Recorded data
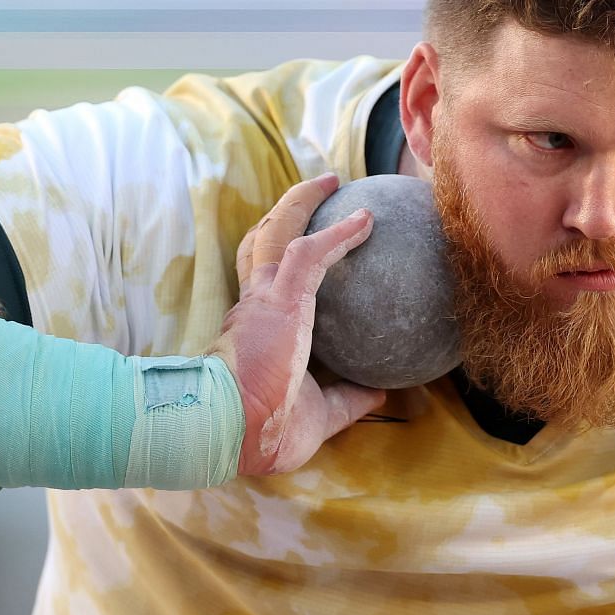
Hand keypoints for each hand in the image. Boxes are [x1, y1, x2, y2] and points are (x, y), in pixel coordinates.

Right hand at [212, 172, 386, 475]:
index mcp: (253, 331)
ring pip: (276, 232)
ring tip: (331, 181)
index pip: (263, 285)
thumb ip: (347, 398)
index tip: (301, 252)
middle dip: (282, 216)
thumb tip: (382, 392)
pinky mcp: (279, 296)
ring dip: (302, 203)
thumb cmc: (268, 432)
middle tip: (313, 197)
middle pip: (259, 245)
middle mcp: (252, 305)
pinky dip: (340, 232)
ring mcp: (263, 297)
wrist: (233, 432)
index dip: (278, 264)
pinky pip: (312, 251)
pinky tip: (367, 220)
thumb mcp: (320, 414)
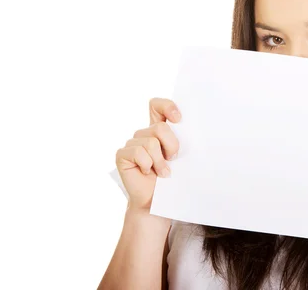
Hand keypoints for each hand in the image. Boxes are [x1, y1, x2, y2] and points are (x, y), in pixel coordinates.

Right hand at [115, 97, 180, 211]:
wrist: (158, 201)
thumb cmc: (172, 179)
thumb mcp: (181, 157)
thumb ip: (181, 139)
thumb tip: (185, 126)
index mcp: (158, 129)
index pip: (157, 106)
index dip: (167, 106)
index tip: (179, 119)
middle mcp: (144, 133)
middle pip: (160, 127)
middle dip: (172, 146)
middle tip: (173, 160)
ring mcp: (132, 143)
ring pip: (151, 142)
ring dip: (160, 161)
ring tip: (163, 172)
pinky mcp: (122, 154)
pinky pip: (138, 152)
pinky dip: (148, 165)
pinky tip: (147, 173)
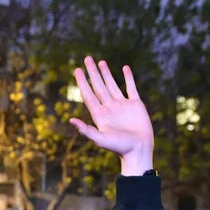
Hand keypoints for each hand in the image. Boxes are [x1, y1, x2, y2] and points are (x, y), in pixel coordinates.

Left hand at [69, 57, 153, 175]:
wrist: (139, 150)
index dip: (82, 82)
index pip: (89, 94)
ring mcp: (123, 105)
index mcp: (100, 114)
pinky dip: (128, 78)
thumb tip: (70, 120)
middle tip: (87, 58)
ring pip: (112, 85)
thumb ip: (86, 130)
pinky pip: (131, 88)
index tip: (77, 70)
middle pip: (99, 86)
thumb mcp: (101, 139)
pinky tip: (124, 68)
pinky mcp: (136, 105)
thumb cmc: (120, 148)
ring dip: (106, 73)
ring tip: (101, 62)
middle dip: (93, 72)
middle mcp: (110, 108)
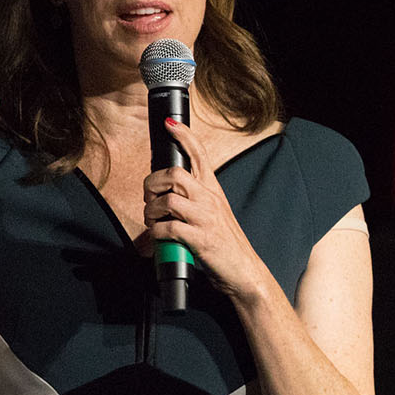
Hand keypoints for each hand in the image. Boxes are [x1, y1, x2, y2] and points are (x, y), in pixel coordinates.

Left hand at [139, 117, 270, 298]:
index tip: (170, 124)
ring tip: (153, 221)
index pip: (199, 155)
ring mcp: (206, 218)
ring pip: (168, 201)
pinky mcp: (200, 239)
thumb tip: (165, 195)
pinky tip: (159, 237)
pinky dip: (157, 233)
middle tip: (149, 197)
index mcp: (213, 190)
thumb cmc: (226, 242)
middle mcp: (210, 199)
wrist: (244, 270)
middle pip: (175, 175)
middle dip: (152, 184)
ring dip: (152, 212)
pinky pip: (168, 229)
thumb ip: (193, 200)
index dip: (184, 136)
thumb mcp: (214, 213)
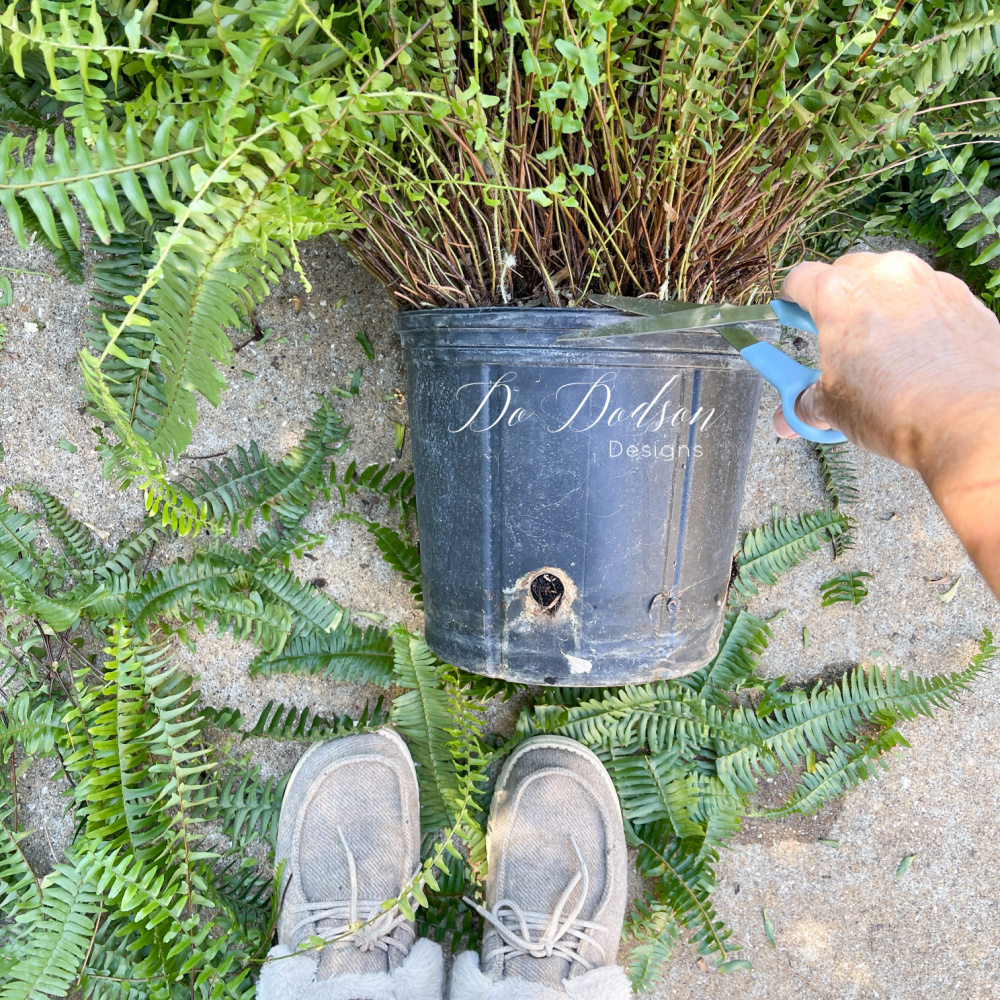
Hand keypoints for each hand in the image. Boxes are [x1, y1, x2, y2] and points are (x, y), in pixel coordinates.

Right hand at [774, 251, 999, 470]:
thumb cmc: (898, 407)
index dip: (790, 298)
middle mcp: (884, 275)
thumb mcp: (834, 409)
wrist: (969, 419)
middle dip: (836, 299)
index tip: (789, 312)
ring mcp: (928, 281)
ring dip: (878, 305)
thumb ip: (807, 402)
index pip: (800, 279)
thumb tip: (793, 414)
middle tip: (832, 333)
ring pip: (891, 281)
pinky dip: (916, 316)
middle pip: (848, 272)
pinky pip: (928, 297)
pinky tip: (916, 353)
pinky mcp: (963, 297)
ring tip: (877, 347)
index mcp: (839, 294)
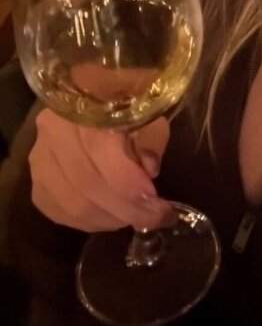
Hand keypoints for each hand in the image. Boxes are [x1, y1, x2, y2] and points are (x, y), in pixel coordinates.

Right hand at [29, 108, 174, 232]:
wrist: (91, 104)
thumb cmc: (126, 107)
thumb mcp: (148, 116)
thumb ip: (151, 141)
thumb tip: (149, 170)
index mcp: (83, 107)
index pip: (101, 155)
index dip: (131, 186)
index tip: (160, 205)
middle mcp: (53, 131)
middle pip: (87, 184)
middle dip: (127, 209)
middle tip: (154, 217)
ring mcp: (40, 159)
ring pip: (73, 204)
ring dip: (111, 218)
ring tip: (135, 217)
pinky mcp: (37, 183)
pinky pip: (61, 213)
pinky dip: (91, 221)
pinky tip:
---
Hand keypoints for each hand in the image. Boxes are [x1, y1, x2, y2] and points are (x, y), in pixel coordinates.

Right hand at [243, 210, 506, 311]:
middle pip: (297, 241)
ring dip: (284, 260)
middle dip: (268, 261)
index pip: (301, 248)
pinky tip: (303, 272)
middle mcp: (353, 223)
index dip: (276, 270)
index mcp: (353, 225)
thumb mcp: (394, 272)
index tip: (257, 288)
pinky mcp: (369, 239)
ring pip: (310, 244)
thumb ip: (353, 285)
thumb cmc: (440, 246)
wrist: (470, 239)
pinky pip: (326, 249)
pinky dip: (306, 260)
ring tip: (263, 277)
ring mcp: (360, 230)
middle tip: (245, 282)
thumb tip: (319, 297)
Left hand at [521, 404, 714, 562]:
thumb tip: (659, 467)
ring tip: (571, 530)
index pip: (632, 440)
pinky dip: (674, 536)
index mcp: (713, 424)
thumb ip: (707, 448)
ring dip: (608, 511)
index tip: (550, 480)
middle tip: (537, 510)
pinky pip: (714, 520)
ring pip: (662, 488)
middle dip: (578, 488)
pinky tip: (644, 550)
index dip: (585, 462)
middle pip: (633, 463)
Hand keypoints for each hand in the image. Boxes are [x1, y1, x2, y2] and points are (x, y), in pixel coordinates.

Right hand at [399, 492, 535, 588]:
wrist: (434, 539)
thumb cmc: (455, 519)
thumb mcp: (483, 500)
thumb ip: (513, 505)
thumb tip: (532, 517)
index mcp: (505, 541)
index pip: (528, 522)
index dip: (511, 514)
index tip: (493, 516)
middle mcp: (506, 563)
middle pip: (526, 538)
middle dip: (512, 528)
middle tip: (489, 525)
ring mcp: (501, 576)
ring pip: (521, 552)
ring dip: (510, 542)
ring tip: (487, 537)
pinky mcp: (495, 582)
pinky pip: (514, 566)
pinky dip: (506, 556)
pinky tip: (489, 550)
==
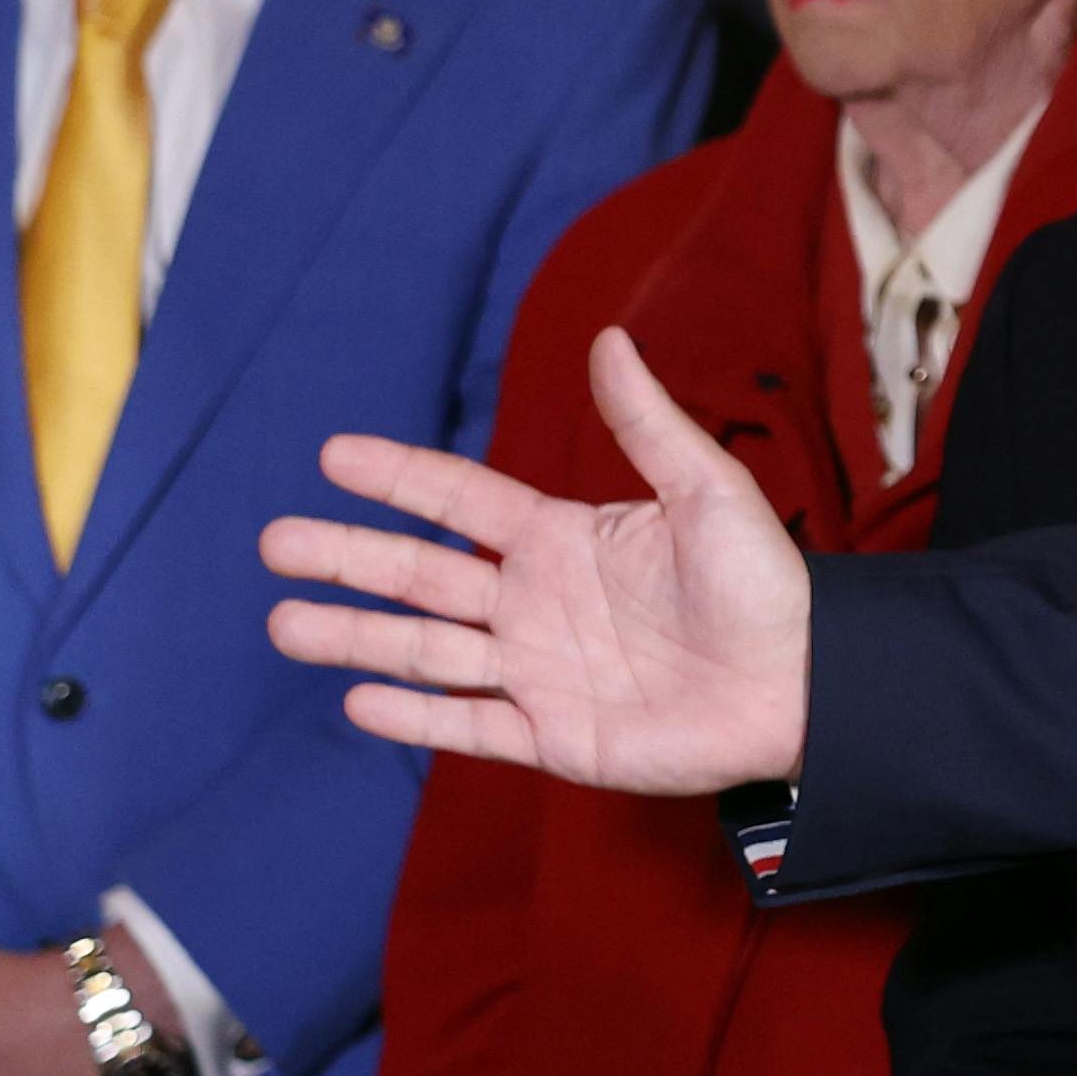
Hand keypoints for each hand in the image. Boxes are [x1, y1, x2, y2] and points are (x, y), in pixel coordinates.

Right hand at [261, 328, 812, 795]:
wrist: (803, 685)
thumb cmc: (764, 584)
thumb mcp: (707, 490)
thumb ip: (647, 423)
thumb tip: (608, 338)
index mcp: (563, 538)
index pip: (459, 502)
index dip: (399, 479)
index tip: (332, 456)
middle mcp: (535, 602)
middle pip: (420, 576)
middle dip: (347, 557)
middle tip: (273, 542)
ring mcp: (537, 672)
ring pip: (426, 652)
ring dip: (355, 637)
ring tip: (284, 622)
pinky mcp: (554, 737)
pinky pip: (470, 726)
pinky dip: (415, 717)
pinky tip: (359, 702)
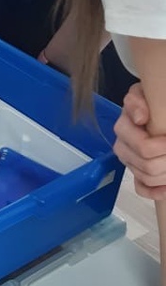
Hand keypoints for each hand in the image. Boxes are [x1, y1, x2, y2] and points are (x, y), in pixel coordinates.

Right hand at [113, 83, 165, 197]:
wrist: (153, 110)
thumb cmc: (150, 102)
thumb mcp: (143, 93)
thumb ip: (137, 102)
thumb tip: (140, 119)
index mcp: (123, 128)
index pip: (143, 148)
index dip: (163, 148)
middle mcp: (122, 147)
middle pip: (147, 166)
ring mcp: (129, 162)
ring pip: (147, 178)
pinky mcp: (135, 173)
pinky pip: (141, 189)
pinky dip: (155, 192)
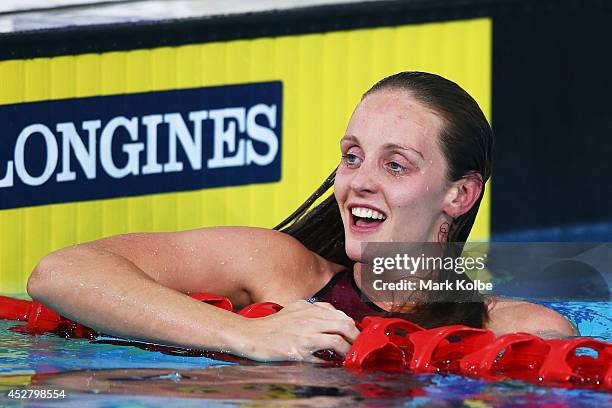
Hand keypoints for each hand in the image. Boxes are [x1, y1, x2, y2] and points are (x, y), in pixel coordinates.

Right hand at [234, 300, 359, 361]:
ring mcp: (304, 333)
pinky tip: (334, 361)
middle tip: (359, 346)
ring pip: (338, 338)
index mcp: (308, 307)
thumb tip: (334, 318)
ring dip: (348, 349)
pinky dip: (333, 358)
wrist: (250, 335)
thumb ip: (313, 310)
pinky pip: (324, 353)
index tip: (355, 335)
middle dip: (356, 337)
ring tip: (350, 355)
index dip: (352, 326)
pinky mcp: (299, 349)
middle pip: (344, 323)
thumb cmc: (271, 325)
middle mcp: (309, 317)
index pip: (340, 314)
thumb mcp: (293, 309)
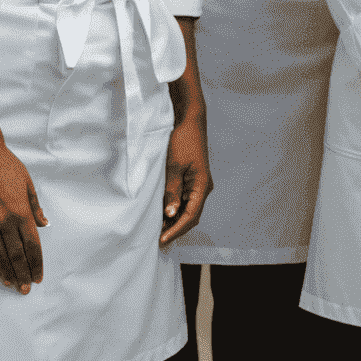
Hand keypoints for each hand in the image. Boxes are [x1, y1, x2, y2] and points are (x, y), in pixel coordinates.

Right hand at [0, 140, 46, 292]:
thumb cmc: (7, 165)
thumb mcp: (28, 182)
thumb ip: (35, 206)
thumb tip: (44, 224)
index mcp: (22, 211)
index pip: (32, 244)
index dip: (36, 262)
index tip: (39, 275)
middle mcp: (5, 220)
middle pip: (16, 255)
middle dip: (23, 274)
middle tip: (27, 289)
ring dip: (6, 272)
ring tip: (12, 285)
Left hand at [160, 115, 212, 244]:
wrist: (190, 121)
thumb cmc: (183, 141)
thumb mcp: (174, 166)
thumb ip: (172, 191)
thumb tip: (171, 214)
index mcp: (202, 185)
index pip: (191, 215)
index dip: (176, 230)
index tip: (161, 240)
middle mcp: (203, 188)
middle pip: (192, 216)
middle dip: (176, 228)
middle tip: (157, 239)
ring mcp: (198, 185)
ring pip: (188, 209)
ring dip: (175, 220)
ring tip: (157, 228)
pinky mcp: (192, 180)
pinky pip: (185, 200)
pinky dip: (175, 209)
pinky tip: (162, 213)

EXERCISE OBJECTIVE - Among the entries above, take the lines from the one with "index dip: (184, 136)" through the one with "middle mcp: (884, 275)" and retype them exactly, leaving out the pictures.

SOLUTION -
index dip: (184, 136)
thumb mcp: (214, 213)
Hand keypoints for each hand in the image. Boxes are [x1, y1, x2, y2] and points are (x, y), in pixel coordinates.

Right hand at [774, 251, 999, 470]:
thumb cmc: (898, 407)
index dip: (790, 298)
middle mcp: (884, 275)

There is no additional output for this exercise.